__LIST OF TASKS__.
1: Rewrite everything in the Matlab density-plot post from "My working code" down to "for k = 1:n(2)", replacing "domain" with "interval".
2: Answer these questions about the Matlab density-plot post:
(a) Which version of Matlab is being used?
(b) What domain size in each dimension is needed?
(c) What value is ds given in the working code?

__PASSAGE PROVIDED__.
^^^^^^^^
Michael Andrew Bentley
1#
Michael Andrew Bentley Published in 2014-10-07 16:35:29Z

I have a 3D density function q(x,y,z) that I am trying to plot in Matlab 8.3.0.532 (R2014a).

The domain of my function starts at a and ends at b, with uniform spacing ds. I want to plot the density on a ternary surface plot, where each dimension in the plot represents the proportion of x,y,z at a given point. For example, if I have a unit of density on the domain at q(1,1,1) and another unit of density on the domain at q(17,17,17), in both cases there is equal proportions of x,y,z and I will therefore have two units of density on my ternary surface plot at coordinates (1/3,1/3,1/3). I have code that works using ternsurf. The problem is that the number of proportion points grows exponentially fast with the size of the domain. At the moment I can only plot a domain of size 10 (in each dimension) with unit spacing (ds = 1). However, I need a much larger domain than this (size 100 in each dimension) and much smaller than unit spacing (ideally as small as 0.1) - this would lead to 100^3 * (1/0.1)^3 points on the grid, which Matlab just cannot handle. Does anyone have any ideas about how to somehow bin the density function by the 3D proportions to reduce the number of points?

My working code with example:

a = 0; % start of domain
b = 10; % end of domain
ds = 1; % spacing

[x, y, z] = ndgrid((a:ds:b)); % generate 3D independent variables
n = size(x);

q = zeros(n); % generate 3D dependent variable with some norm distributed density
for i = 1:n(1)
    for j = 1:n(2)
        for k = 1:n(2)
^^^^^^^^
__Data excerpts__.
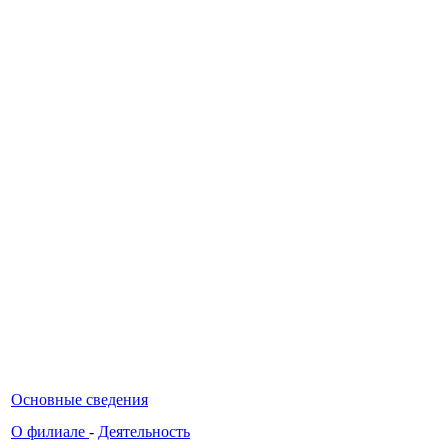
Основные сведения
О филиале
-
Деятельность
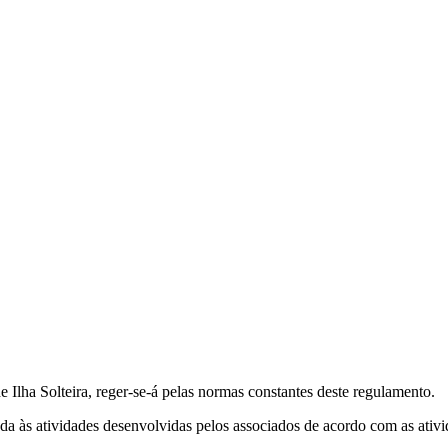
 Ilha Solteira, reger-se-á pelas normas constantes deste regulamento.
da às atividades desenvolvidas pelos associados de acordo com as ativ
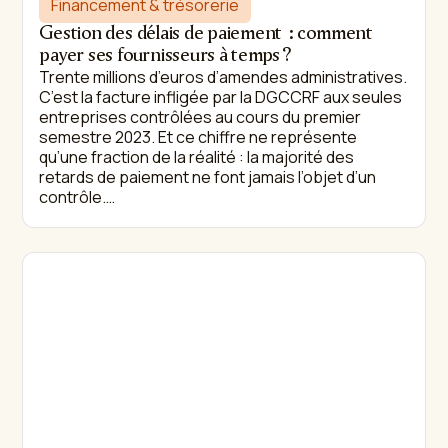
Financement & trésorerie
Gestion des délais de paiement : comment
payer ses fournisseurs à temps ?
Trente millions d’euros d’amendes administratives.
C’est la facture infligée par la DGCCRF aux seules
entreprises contrôlées au cours du premier
semestre 2023. Et ce chiffre ne représente
qu’une fraction de la réalité : la majorité des
retards de paiement ne font jamais l’objet d’un
contrôle.…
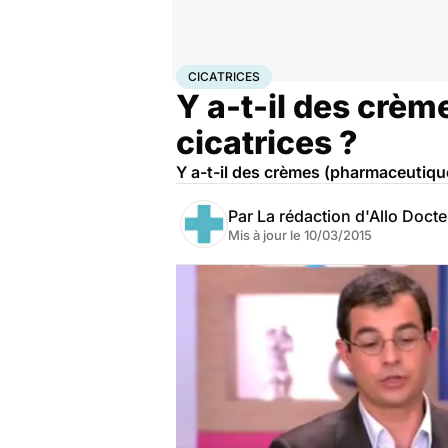
Accueil
Santé
Cicatrices
CICATRICES
Y a-t-il des crèm
cicatrices ?
Y a-t-il des crèmes (pharmaceutique
Par
La rédaction d'Allo Doct
Mis à jour le
10/03/2015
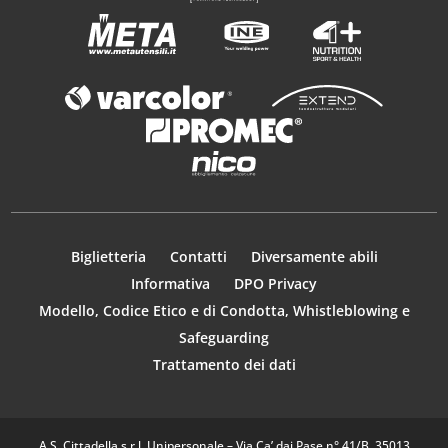
Biglietteria
Contatti
Diversamente abili
Informativa
DPO Privacy
Modello, Codice Etico e di Condotta, Whistleblowing e
Safeguarding
Trattamento dei dati
A.S. Cittadella s.r.l. Unipersonale – Via Ca’ dai Pase n° 41/B, 35013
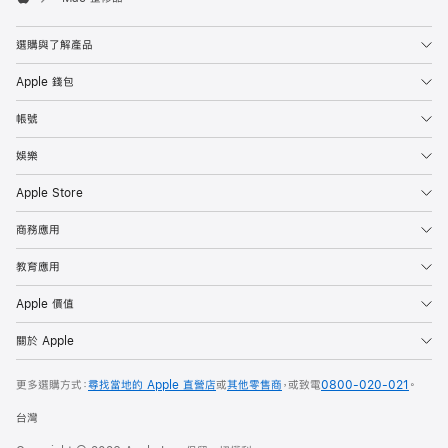
Apple
選購與了解產品
Apple 錢包
帳號
娛樂
Apple Store
商務應用
教育應用
Apple 價值
關於 Apple
更多選購方式：
尋找當地的 Apple 直營店
或
其他零售商
，或致電
0800-020-021
。
台灣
^^^^^^^^
__ANSWERS FOR THE TASKS__.
1:
My working code with example:

a = 0; % start of interval
b = 10; % end of interval
ds = 1; % spacing

[x, y, z] = ndgrid((a:ds:b)); % generate 3D independent variables
n = size(x);

q = zeros(n); % generate 3D dependent variable with some norm distributed density
for i = 1:n(1)
    for j = 1:n(2)
        for k = 1:n(2)

2:
(a) Matlab 8.3.0.532 (R2014a)
(b) Size 100
(c) 1